HMRC has confirmed plans to undertake a year-long pilot of Making Tax Digital for ‘hundreds of thousands’ of taxpayers following criticism at the hands of MPs in the Treasury Committee
The tax authority is currently committed to having Making Tax Digital fully operational by 2020, with the pilot scheme to run from April 2017 until April 2018.
The current plan is to start quarterly reporting from April 2018 for landlords and self-employed, with micro businesses next to come online.
Last week, the Treasury Committee criticised HMRC in a 50-page report, which called for a delay to the project’s implementation. The introduction of the entire Making Tax Digital should be pushed back ‘until at least 2019/20, possibly later’, the committee said.
In particular, the committee called for more substantive and wide-ranging pilot schemes, highlighting that while HMRC had undertaken pilots of its own, businesses participating do so at HMRC’s invitation.
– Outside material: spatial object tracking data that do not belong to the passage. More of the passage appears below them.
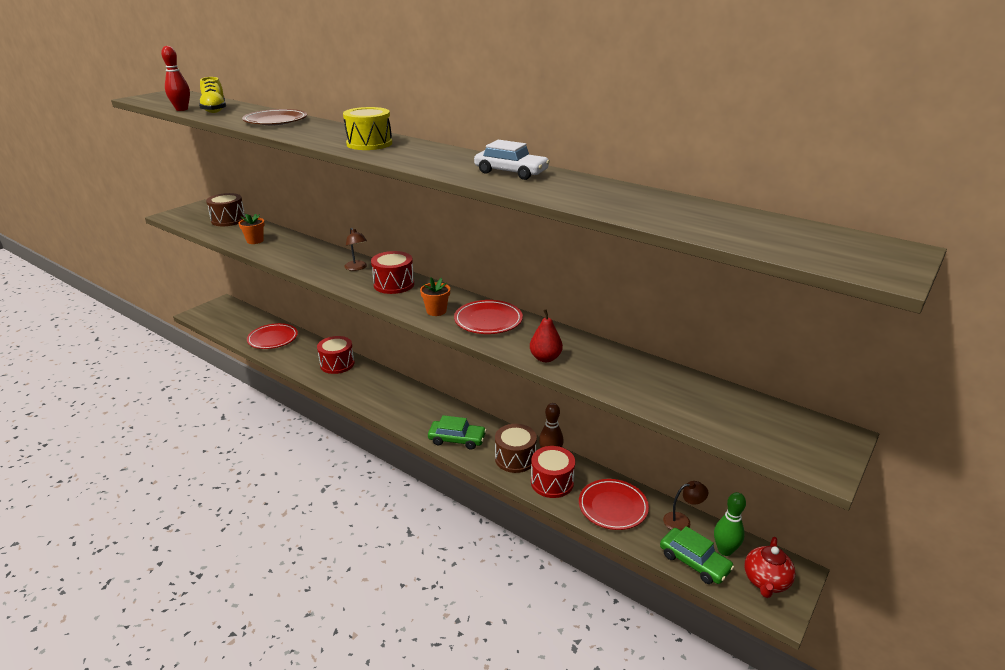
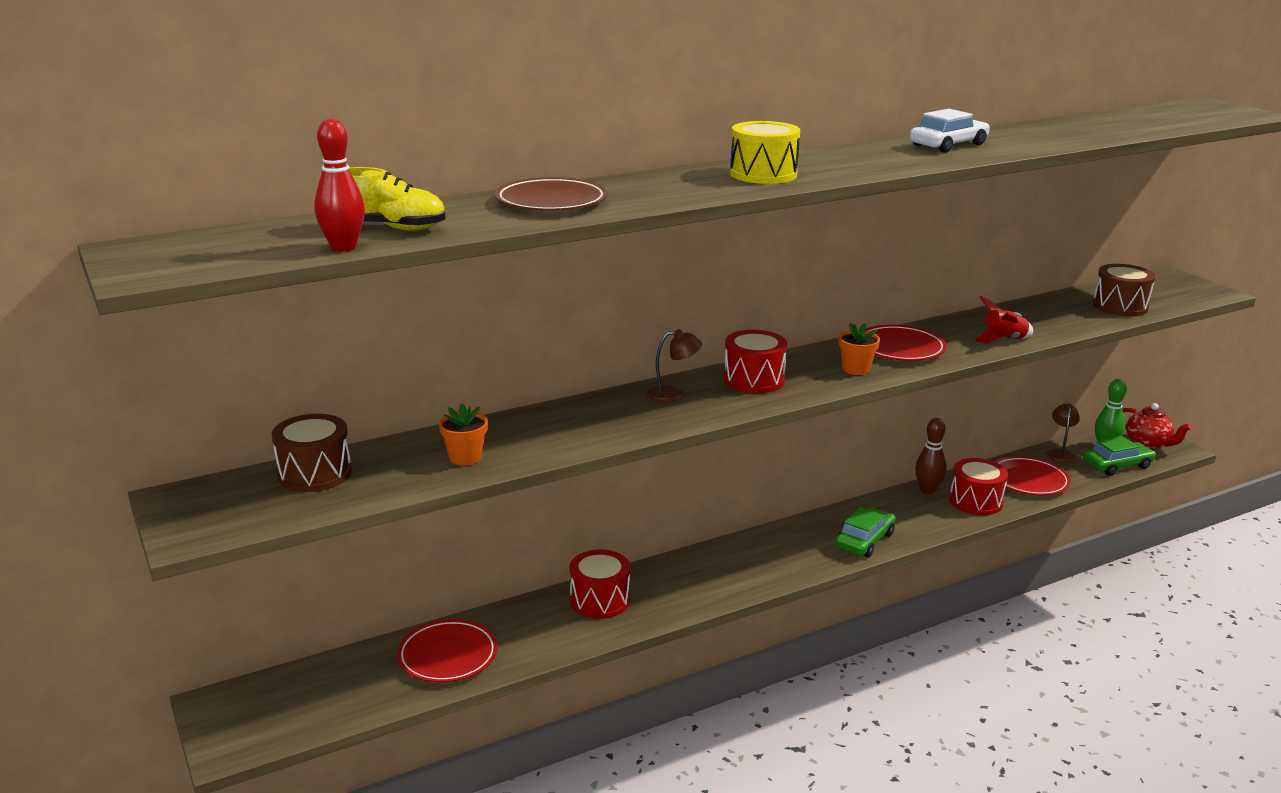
camera: 65 degrees left, 5 degrees down
brown drum [495,424,537,473] -> brown drum moved to [1093,264,1155,317]
red pear [530,309,563,362] -> red rocket [974,296,1033,343]

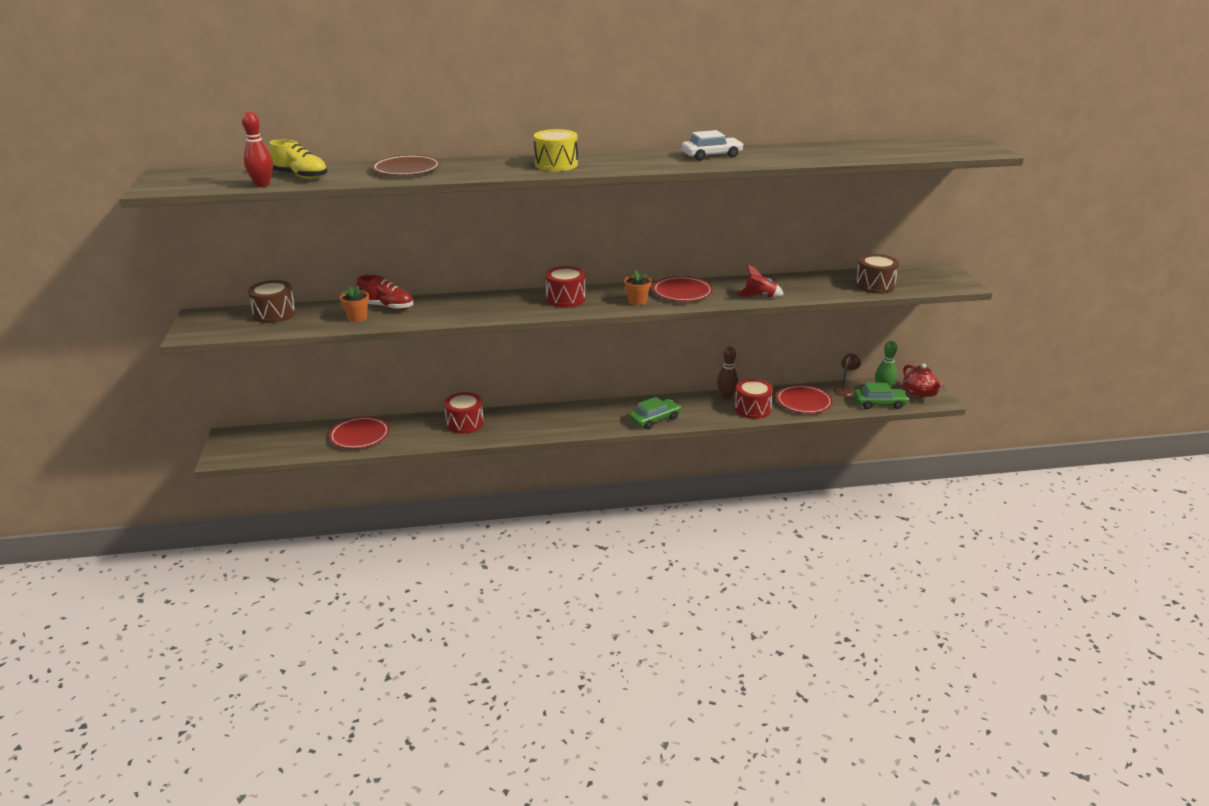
camera: 20 degrees right, 5 degrees up
brown lamp [647,329,702,402] -> none
none -> red shoe [356,275,413,310]

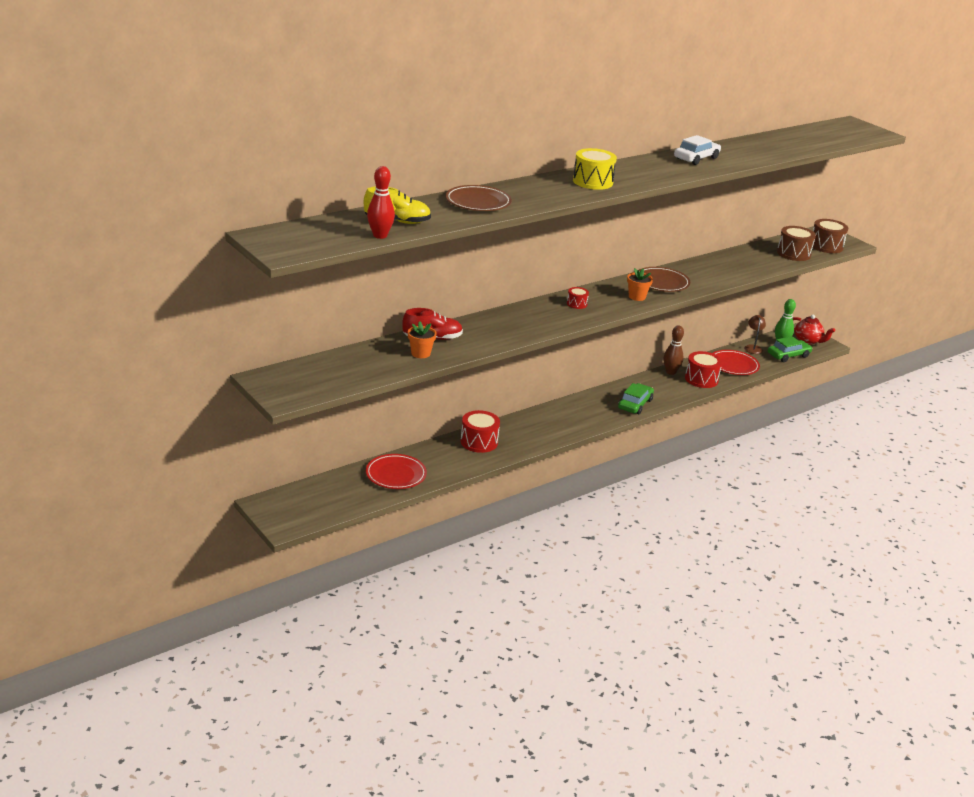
camera: 30 degrees left, 0 degrees up
brown drum [248,280,296,323] -> brown drum moved to [813,219,848,253]
red drum [545,266,586,307] -> red drum [567,287,589,309], size x0.54
red plate [653,276,713,301] -> brown plate [639,267,690,292]
red rocket [736,264,784,298] -> none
The committee harbours concerns that such an invitation-only model may undermine the value of information collected as businesses which could be adversely affected are more likely to decline.
Software developers have also been invited to participate in the pilots, by asking their clients to sign up to trials. Again, this is arbitrary and it is difficult to tell how many businesses have actually signed up.
In the first six months of 2017, testing is scheduled for digital reporting of income from letting property, while participating taxpayers are to report additional sources of income through their digital tax accounts.
An HMRC spokesperson said: ‘Many businesses find it hard to get their tax bills right. Making Tax Digital will modernise the tax system, helping them get their tax bills right with the least administrative burden.
‘We’ve consulted business at every step and have already made changes as a result to exempt the smallest businesses and pilot the programme with hundreds of thousands before it is rolled out.
‘We welcome the committee’s support for the digitisation of the tax system, and will consider its recommendations carefully.’